| EXERCISE REQUIREMENTS |
A. List the usernames of the commenters in the forum thread about the Google News redesign.
B. Carry on the forum thread about the Google News redesign past its final comment.

[start TEXT PASSAGE]

I really hope that gets fixed.

EDIT: this URL gets me Australian news:
[https://news.google.com/news/headlines?ned=au&hl=en-
AU](https://news.google.com/news/headlines?ned=au&hl=en-AU)

------
dreamcompiler
I had already pretty much stopped using GN because it was so overburdened with
Javascript that pages refused to scroll. (And that was on Android, which you'd
think Google would optimize for.) Now it seems to scroll well enough, but you
_have_ to scroll a lot more because the information density is so low. Yet
another website designed to impress rather than inform. Not interested.

------
thewhitetulip
I am a regular user of google news and the color combination hurts my eyes and
the main reason why I used google news till now was that I would read the
gist.

now, the hover function hurts my eyes too blue color (perhaps the people at
Google have very high end monitors) and there is no two-three lines, just the
title. Sigh. Google news is now successfully destroyed like Quora was few
years ago.

------
corford
I can't believe they've got rid of the text snippets below the headline
(why??) but I like the dedicated fact check box!

------
fosco
Here is a redesign that does not increase efficiency, my opinion of course.
Now more of my page has less information and in my opinion my goal is to
consume more information in less space. this is terrible.

[http://www.nooooooooooooooo.com/](http://www.nooooooooooooooo.com/)

------
luord
I stopped using Google news because too often the same news piece appeared
several times in the RSS feed.

If these features address that, particularly labels, maybe I can get back to
getting news from there, but the comments here aren't encouraging. I'll check
it out myself anyway.

[end TEXT PASSAGE]
[start MATERIAL PROVIDED]

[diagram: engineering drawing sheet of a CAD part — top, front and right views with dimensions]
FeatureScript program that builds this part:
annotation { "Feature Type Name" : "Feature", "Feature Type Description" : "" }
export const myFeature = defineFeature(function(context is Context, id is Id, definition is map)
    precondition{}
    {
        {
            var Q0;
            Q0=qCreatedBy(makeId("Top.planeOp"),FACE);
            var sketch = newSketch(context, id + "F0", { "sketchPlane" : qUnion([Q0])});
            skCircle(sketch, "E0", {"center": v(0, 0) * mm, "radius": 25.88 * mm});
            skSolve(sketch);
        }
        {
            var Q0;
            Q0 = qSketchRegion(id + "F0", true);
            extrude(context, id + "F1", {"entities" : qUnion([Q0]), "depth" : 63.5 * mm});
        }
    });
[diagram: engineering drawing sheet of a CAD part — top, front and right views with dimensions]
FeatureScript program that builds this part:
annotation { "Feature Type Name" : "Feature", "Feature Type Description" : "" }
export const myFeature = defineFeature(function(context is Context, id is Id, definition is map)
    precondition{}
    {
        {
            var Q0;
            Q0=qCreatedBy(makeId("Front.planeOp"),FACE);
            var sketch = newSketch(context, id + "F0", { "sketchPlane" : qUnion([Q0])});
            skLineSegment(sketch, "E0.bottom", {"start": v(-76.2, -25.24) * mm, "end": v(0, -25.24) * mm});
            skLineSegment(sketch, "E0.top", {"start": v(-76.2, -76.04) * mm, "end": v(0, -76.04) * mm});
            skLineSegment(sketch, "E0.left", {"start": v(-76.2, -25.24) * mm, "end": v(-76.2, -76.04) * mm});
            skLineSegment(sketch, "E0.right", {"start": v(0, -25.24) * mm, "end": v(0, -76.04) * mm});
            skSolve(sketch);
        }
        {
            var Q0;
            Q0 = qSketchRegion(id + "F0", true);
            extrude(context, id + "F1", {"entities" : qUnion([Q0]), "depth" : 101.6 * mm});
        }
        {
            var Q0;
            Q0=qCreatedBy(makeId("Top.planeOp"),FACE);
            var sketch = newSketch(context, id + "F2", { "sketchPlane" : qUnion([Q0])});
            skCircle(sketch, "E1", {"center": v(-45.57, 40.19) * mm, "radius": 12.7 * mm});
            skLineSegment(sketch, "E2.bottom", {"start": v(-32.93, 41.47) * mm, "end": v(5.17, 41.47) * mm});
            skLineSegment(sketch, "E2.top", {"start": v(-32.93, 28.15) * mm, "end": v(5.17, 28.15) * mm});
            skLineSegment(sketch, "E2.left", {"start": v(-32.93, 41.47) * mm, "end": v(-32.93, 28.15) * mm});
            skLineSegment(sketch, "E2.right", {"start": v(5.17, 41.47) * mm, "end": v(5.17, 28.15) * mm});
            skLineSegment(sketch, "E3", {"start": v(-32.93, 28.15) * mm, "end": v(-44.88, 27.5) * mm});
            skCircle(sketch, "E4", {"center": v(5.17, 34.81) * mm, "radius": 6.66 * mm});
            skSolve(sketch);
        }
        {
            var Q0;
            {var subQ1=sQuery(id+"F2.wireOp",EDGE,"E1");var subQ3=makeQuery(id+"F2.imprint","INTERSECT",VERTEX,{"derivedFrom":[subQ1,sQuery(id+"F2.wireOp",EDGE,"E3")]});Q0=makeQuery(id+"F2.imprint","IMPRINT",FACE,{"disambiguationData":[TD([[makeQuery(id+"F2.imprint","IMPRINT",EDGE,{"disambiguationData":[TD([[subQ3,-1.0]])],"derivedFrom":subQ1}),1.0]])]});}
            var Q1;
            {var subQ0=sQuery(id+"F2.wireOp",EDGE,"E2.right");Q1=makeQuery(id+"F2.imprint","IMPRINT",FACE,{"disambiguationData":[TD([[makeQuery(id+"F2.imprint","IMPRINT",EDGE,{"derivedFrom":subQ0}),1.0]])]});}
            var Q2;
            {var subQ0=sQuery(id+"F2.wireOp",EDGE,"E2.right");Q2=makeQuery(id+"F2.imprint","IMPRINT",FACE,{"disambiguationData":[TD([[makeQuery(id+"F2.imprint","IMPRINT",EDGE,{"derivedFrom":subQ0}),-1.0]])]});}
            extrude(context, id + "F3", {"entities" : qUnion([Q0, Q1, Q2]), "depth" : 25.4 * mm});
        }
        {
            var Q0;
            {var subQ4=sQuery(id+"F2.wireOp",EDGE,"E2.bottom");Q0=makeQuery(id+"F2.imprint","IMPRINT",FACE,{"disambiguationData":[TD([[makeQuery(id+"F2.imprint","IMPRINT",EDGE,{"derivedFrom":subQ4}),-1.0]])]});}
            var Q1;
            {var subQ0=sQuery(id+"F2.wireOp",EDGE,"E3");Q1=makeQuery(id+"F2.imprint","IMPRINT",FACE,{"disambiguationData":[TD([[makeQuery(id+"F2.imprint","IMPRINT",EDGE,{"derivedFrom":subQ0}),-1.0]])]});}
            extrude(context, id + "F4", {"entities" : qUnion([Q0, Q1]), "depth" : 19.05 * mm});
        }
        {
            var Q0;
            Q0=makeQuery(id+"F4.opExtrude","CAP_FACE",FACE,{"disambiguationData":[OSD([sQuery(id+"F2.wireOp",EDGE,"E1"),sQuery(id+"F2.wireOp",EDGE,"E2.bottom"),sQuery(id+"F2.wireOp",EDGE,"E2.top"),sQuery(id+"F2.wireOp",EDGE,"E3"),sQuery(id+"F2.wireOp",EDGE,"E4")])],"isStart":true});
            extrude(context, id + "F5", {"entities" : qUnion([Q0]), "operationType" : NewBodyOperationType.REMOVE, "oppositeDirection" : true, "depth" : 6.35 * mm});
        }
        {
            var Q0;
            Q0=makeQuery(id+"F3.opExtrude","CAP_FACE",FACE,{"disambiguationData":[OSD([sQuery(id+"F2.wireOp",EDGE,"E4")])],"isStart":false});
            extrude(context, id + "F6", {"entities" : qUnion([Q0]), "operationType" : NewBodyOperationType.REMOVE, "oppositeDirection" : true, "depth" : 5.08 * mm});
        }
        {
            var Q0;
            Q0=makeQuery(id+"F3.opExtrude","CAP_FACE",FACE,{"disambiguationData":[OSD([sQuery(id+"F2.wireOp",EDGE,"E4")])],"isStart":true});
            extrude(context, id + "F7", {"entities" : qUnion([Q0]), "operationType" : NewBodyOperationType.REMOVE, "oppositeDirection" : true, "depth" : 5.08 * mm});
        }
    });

[end MATERIAL PROVIDED]

| RESPONSE LIST |
A. dreamcompiler, thewhitetulip, corford, fosco, luord

B.
------
howard941
Pro: News sites I never want to see are _finally_ gone from the editors
recommendations.

Cons: White space as far as the eye can see, no more article preview, much
less content available with a lot more scrolling, slow on my i5.

All in all it's a dogs lunch

------
fragmede
And yet, ditching Google's much-maligned AMP project is not discussed at all.
If this were a wholistic attempt at a redesign by an no outside party, AMP and
its detractors reasons would at least merit a mention.

------
xemdetia
Can Google stop making these backwards layout changes? The old version is key
logical headlines and related articles from multiple sources which was
actually pretty nice as an aggregator. Now there is only one related article
instead of 3.

The plaintext version of the page because of the horizontal bar is now even
harder to use. It feels like I need to make a site just to undo google changes
and just give me a list of links again.

------
visarga
It's more readable but I hate the horizontal menu bar. I use a MacBook Pro and
the screen is already short and wide. Taking valuable vertical space is bad,
when there is so much more horizontal space.

Another: why cut titles at 10 words short? There is so much empty space
around, but I can't read the last 2 words of the title without opening the
article.

What I love the most: having the entities extracted from text and entity-
centric news navigation.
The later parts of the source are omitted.